If one were an al-Qaeda analyst, seeking to find an answer to the questions posed by the unbroken string of catastrophes listed above, the basic problem to resolve is whether the Jihad's "business model" itself is at fault. The normal tendency when experiencing failure after having reached a high point is to blame tactical mistakes. But when the string of defeats goes on for too long the possibility of strategic failure must be faced.

Here we come to one of the most unrecognized weaknesses of a clandestine organization. Nearly every secret society is structured for command from the top down. This top-down architecture is imposed by bandwidth limitations inherent in clandestine operations. Democracies are bandwidth hogs because anyone and everyone argues over which direction to take. Clandestine organizations which must guard their communications closely don't have the carrying capacity to permit debate. They can't hold conclaves, congresses and the like. Their capacity for self-correction is limited.

One workaround to this limitation would be to create an open political wing under which the armed wing would be subordinated. But al-Qaeda, having rejected the democratic process from first principles, is by definition unable to subordinate itself to anything besides the theocratic vision of its leaders.

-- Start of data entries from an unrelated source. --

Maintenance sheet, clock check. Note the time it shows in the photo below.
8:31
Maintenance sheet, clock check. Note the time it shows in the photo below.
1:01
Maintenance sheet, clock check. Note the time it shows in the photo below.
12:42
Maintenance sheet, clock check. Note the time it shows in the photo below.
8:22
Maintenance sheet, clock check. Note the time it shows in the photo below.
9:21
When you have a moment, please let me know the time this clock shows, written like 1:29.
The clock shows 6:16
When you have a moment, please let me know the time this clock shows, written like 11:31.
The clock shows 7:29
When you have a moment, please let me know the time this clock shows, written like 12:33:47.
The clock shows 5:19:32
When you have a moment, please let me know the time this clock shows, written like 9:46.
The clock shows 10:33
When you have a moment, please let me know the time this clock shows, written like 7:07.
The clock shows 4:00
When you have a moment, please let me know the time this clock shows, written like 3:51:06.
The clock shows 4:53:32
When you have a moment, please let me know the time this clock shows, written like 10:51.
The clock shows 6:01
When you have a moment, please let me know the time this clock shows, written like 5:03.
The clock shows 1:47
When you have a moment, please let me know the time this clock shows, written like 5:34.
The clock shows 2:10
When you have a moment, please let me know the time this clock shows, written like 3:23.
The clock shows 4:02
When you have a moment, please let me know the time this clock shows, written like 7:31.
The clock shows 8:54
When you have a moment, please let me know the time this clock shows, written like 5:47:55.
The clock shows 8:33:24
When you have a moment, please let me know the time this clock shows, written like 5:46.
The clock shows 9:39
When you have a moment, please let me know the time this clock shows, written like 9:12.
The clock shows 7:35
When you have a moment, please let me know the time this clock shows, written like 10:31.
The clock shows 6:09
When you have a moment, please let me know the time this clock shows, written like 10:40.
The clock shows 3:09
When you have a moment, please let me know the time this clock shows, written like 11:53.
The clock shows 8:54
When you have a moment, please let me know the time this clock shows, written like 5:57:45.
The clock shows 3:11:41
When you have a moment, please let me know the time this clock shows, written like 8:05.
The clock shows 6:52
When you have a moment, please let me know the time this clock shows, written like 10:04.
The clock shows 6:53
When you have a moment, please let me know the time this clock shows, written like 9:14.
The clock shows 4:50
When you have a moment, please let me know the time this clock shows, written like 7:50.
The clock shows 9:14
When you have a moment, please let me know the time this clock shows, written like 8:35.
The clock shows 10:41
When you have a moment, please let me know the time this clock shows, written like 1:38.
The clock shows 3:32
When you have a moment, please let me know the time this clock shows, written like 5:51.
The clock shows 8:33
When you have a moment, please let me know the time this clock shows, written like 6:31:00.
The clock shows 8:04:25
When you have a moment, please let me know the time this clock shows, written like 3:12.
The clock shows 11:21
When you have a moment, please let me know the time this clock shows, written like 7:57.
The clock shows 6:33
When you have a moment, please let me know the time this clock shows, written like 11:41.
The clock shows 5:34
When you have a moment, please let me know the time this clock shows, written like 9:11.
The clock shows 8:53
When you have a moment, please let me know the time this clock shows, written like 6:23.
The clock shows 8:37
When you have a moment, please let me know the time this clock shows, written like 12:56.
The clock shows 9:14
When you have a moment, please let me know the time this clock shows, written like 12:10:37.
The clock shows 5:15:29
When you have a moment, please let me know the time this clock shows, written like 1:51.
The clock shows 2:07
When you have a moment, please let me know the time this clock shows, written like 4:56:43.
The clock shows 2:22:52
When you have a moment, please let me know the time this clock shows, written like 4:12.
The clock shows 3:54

This is a roundabout way of saying that while al-Qaeda may be resistant to tactical setbacks, it is by nature susceptible to strategic failure. Once it gets itself into a conceptual rut, or its leadership goes off on a tangent, there is little the mass base can do to rescue it from itself. Thus, the history of clandestine organizations is not one of evolutionary progress but succession. When al-Qaeda falls far enough from accumulated setbacks it will be challenged by another clandestine organization with a new and possibly better strategic vision. Therefore what is likely to happen in Iraq, and possibly in the world at large, is that al-Qaeda will continue to decline until a new and better adapted Jihadi group makes an appearance. If there is a next September 11 it will be launched by a new organization, possibly an offshoot of the old, which has been gathering unnnoticed in the shadows while we continue to beat up on Osama's old jalopy.

3 Comments:

Blogger exhelodrvr1 said...

"new and better" is a scary thought. Nuclear-capable? Hopefully we have learned our lesson about fighting past wars, and are thinking "outside the box" to detect and defeat these up-and-comers in earlier stages, but I fear that we have not.

1/03/2008 07:02:00 PM  
Blogger Peter Grynch said...

On the ninth day of Christmas the Army gave to me
9 cell leaders,
8 emirs,
7 IEDs,
6 biased media shills,
5 facilitators,

And Osama in a bomb factory!

1/04/2008 06:47:00 AM  
Blogger Triton'sPolarTiger said...

I missed this one - excellent analysis, BigCat.